REQUEST: Below is a block of records: output all of them exactly and leave out the pictures.

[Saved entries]
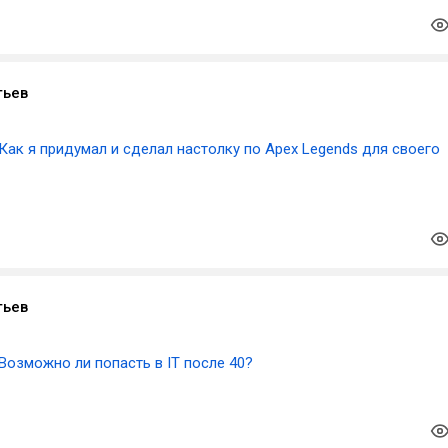
тьев
Как я придумал и сделал настолку по Apex Legends для своего
тьев
Возможно ли попасть в IT после 40?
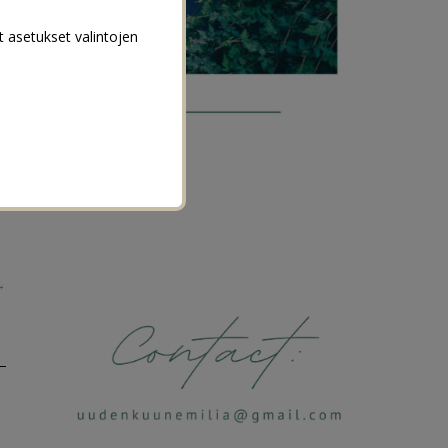
t asetukset valintojen
→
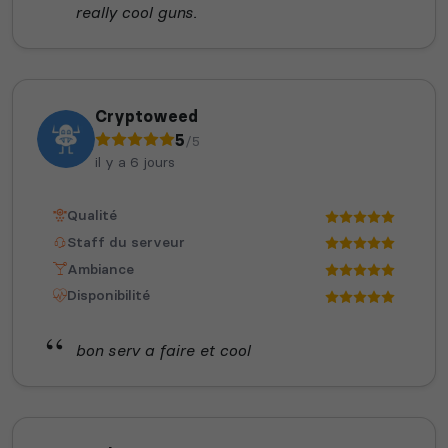
really cool guns.
Cryptoweed
5
/5
il y a 6 jours
Qualité
Staff du serveur
Ambiance
Disponibilité
bon serv a faire et cool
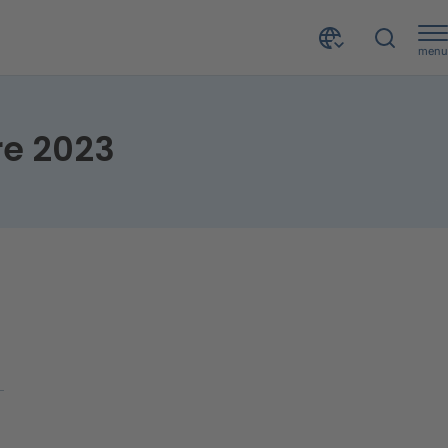
menu
re 2023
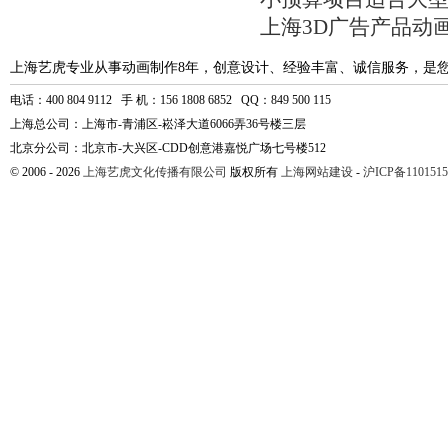
上海3D广告产品动
上海艺虎专业从事动画制作8年，创意设计、经验丰富、诚信服务，是
电话：400 804 9112 手 机：156 1808 6852 QQ：849 500 115
上海总公司：上海市-青浦区-崧泽大道6066弄36号楼三层
北京分公司：北京市-大兴区-CDD创意港嘉悦广场七号楼512
© 2006 - 2026
上海艺虎文化传播有限公司
版权所有
上海网站建设
-
沪ICP备1101515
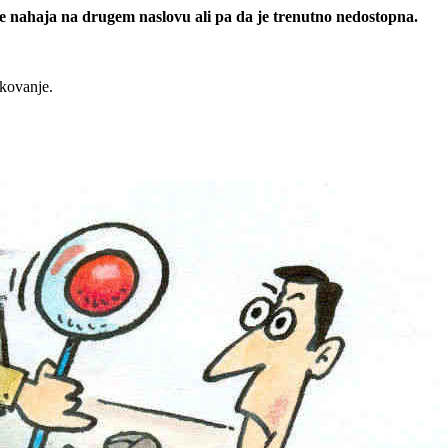
 se nahaja na drugem naslovu ali pa da je trenutno nedostopna.
rkovanje.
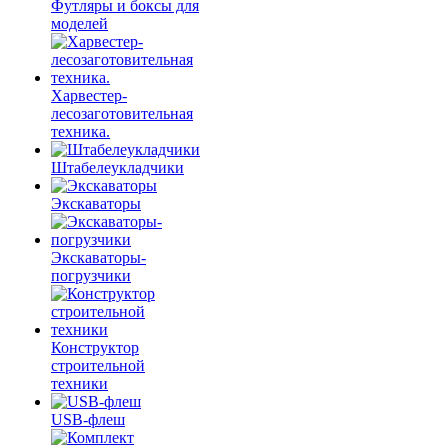
Футляры и боксы для
моделей
Харвестер-
лесозаготовительная
техника.
Штабелеукладчики
Экскаваторы
Экскаваторы-
погрузчики
Конструктор
строительной
техники
USB-флеш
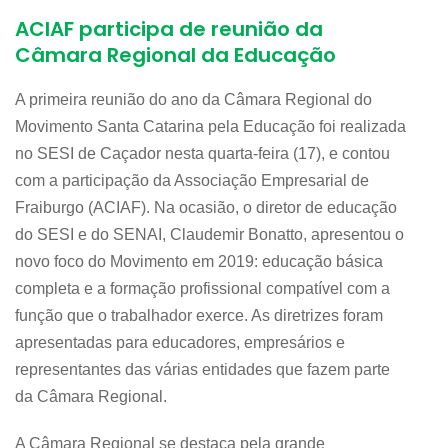
ACIAF participa de reunião da
Câmara Regional da Educação
A primeira reunião do ano da Câmara Regional do
Movimento Santa Catarina pela Educação foi realizada
no SESI de Caçador nesta quarta-feira (17), e contou
com a participação da Associação Empresarial de
Fraiburgo (ACIAF). Na ocasião, o diretor de educação
do SESI e do SENAI, Claudemir Bonatto, apresentou o
novo foco do Movimento em 2019: educação básica
completa e a formação profissional compatível com a
função que o trabalhador exerce. As diretrizes foram
apresentadas para educadores, empresários e
representantes das várias entidades que fazem parte
da Câmara Regional.
A Câmara Regional se destaca pela grande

WRITTEN RESPONSE:
тьев
Как я придумал и сделал настолку по Apex Legends для своего
тьев
Возможно ли попасть в IT после 40?
t asetukset valintojen
→
really cool guns.
Cryptoweed
5
/5
il y a 6 jours
Qualité
Staff du serveur
Ambiance
Disponibilité
bon serv a faire et cool
menu
re 2023
上海3D广告产品动
上海艺虎专业从事动画制作8年，创意设计、经验丰富、诚信服务，是
电话：400 804 9112 手 机：156 1808 6852 QQ：849 500 115
上海总公司：上海市-青浦区-崧泽大道6066弄36号楼三层
北京分公司：北京市-大兴区-CDD创意港嘉悦广场七号楼512
© 2006 - 2026
上海艺虎文化传播有限公司
版权所有
上海网站建设
-
沪ICP备1101515
 se nahaja na drugem naslovu ali pa da je trenutno nedostopna.
rkovanje.
Футляры и боксы для
моделей
Харвестер-
лесозаготовительная
техника.
Штабелеукладчики
Экскаваторы
Экскаваторы-
погрузчики
Конструктор
строительной
техники
USB-флеш
ACIAF participa de reunião da
Câmara Regional da Educação
A primeira reunião do ano da Câmara Regional do
Movimento Santa Catarina pela Educação foi realizada
no SESI de Caçador nesta quarta-feira (17), e contou
com a participação da Associação Empresarial de
Fraiburgo (ACIAF). Na ocasião, o diretor de educação
do SESI e do SENAI, Claudemir Bonatto, apresentou o
novo foco do Movimento em 2019: educação básica
completa e a formação profissional compatível com a
função que o trabalhador exerce. As diretrizes foram
apresentadas para educadores, empresários e
representantes das várias entidades que fazem parte
da Câmara Regional.
A Câmara Regional se destaca pela grande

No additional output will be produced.